I blogged before about putting Linux on Jen’s laptop. After wring that post, I found that the new KDE (4.1 at the time, I think), didn’t really work out, so I simply slapped Ubuntu on there and asked her not to ignore the updates. That’s pretty much all I did, because she’s sick and tired of hearing me claim that Linux is far superior to any other OS
In any case, she didn’t use it much, and kept booting into Windows by default. Fine by me, but every time she had a problem (wireless simply doesn’t work, SN connection problems, weird Firefox scrolling behaviour), I asked “well, does it work in Linux?”, because if it did, that would be my solution.
Then a couple of things happened. First, she wanted to edit some photographs, didn’t find a good application on her Windows partition for that, booted into Linux, found the Gimp, and liked it. Secondly, she bought a camera and didn’t liike the software that came with it. I installed Kino for her, and although converting movies into MPEG doesn’t always work the first time, it does get the job done eventually. With Emesene being an acceptable replacement for Messenger (apart from the games) she doesn’t have much reason anymore to boot into Windows.
However, her using a video editor meant that the 5GB partition I had put Ubuntu on wasn’t big enough anymore. I borrowed her laptop for a couple of hours, made the partition 10 GB, and installed Arch on it. I chose Arch instead of Ubuntu mainly because I wanted more recent software on it, like Firefox 3.5.

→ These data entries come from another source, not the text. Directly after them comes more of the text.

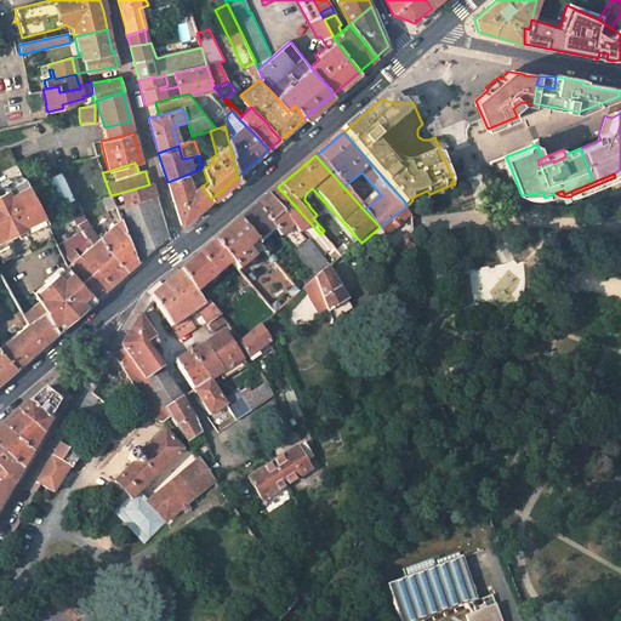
[(193,189),(187,175),(167,182),(174,203),(181,226),(198,211),(211,199),(201,187),(200,184),(193,189)]
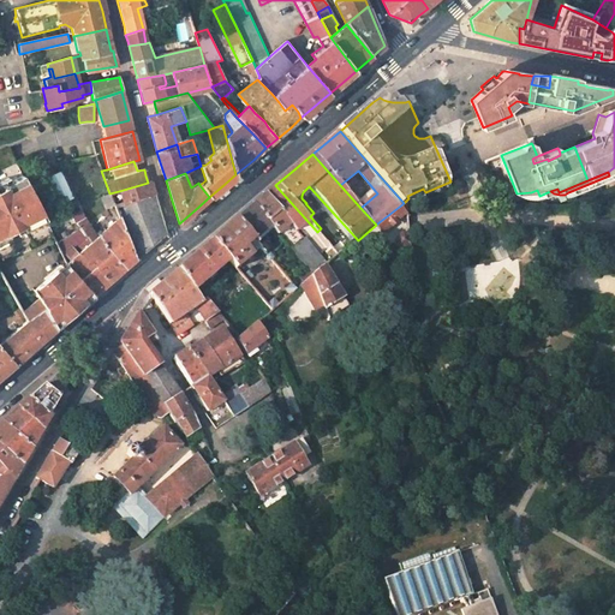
[(0,260),(13,248),(4,234),(1,232),(12,220),(15,224),(28,233),(45,218),(22,174),(12,179),(11,178),(7,177),(0,180),(0,260)]
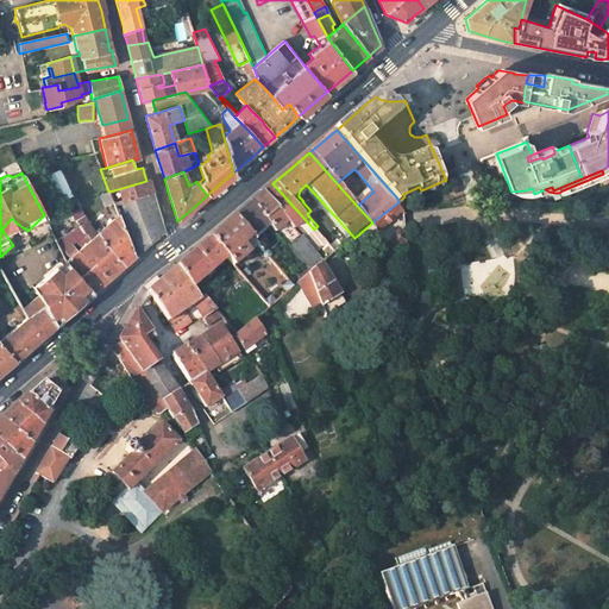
[(146,181),(118,189),(123,201),(152,192),(151,187),(149,180),(146,181)]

I wanted to keep the system lightweight, so I tried LXDE first, but that turned out to be a bit too sparse. XFCE turned out to be the better choice. I installed the Buuf icons because she liked them on my netbook, chose a purple theme she liked (which I think clashes horribly with the icons, but who am I ), made the Volume up, Volume down and Sleep buttons work, and gave it back.
She’s been booting into Linux by default now, because at the moment it’s that or a crippled Windows. The best thing about it is that I haven’t forced her to pick Arch. She made the choice herself.
The best thing for me is that I have to do the support of her laptop anyway, and I’m much better at it in Linux. Everybody happy.